Natural Language Processing

Sentiment Analysis Using NLTK

The Modules used for Basic Sentiment Analysis Project are:

Pandas - Data Munging, Reading / Writing Data Frames
NLTK - Natural Language Tool Kit- an open source library in Python for Natural Language Processing
RE - Regular Expression for text processing
Matplotlib - Plotting and Visualization
String - Dealing with String data

Using the Pre-Loaded data from NLTK

from nltk.corpus import twitter_samples

all_positive_tweets = twitter_samples.strings('positive_tweets.json')

all_negative_tweets = twitter_samples.strings('negative_tweets.json')

fig = plt.figure(figsize=(5, 5))

labels = 'Positives', 'Negative'

sizes = [len(all_positive_tweets), len(all_negative_tweets)]

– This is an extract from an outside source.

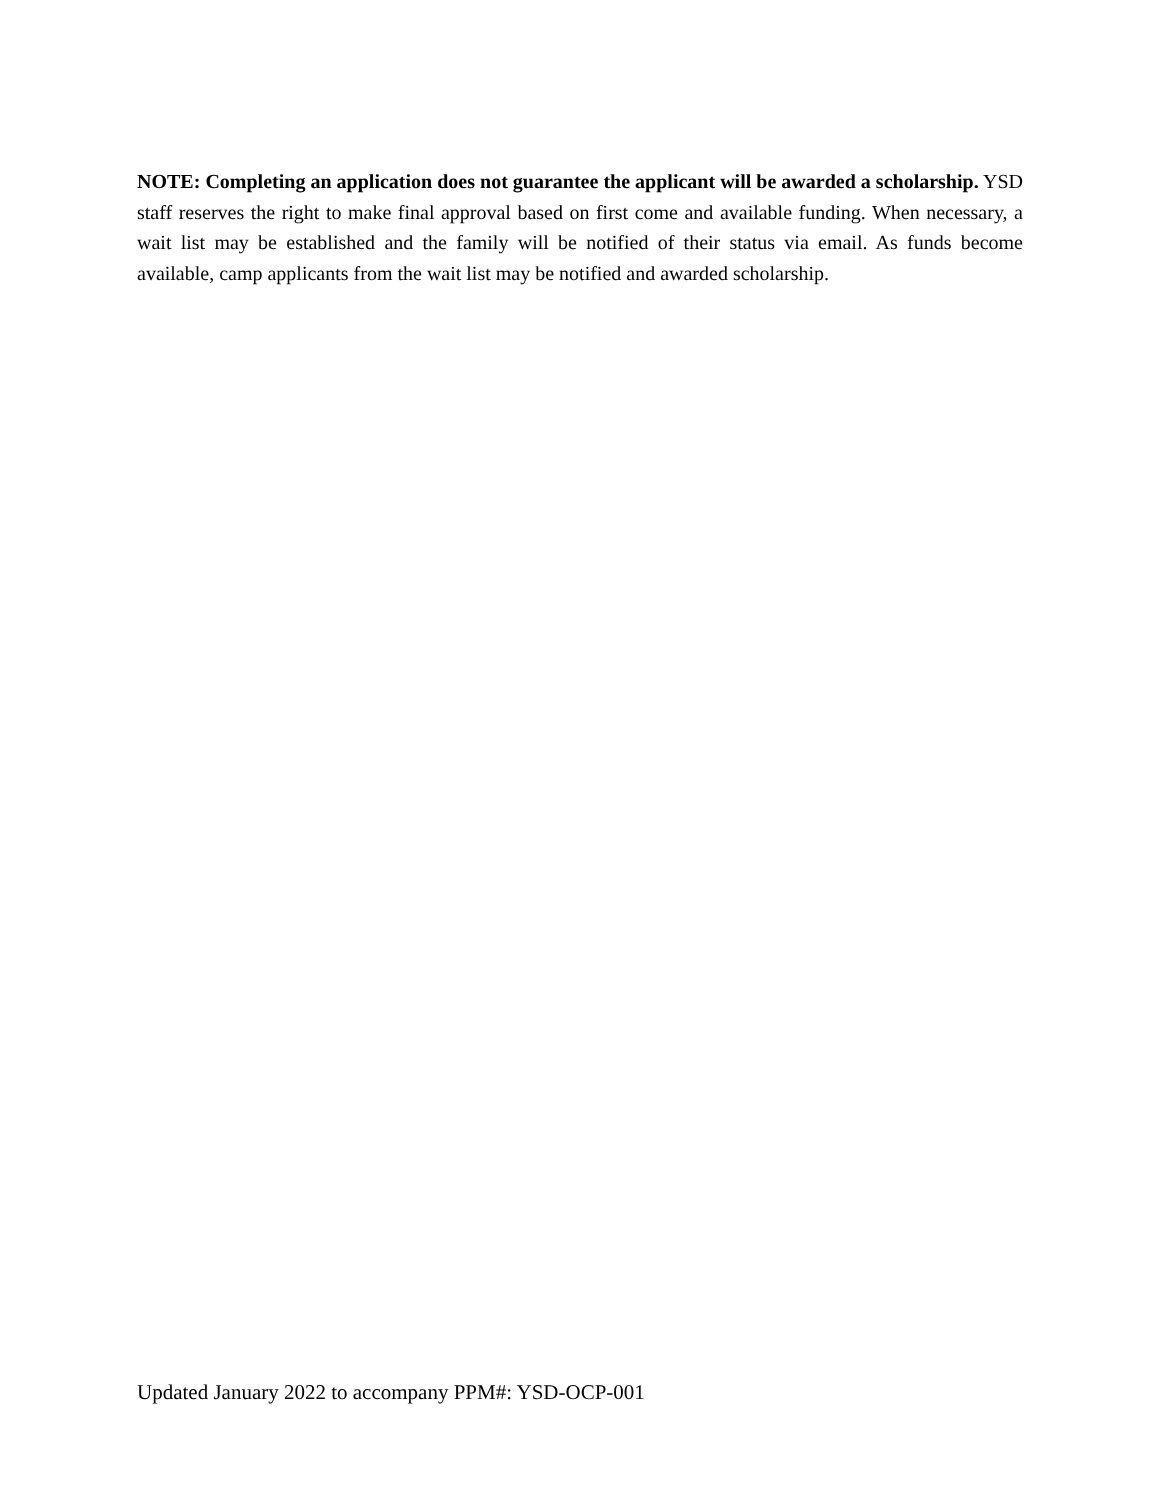NOTE: Completing an application does not guarantee the applicant will be awarded a scholarship. YSD staff reserves the right to make final approval based on first come and available funding. When necessary, a wait list may be established and the family will be notified of their status via email. As funds become available, camp applicants from the wait list may be notified and awarded scholarship.
Updated January 2022 to accompany PPM#: YSD-OCP-001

plt.pie(sizes, labels=labels, autopct='%1.1f%%', shadow=True, startangle=90)

plt.axis('equal')

plt.show()

Most of the data we receive in real world is dirty data. It needs lot of pre-processing and cleaning

Regular Expression are used to Pre-process the data:

from nltk.corpus import stopwords

from nltk.stem import PorterStemmer

from nltk.tokenize import TweetTokenizer

tweet2 = re.sub(r'^RT[\s]+', '', tweet)

tweet2 = re.sub(r'https?:\/\/.*[\r\n]*', '', tweet2)

tweet2 = re.sub(r'#', '', tweet2)

Tokenization

tokenizer = TweetTokenizer(preserve_case=False, strip_handles=True, reduce_len=True)

tweet_tokens = tokenizer.tokenize(tweet2)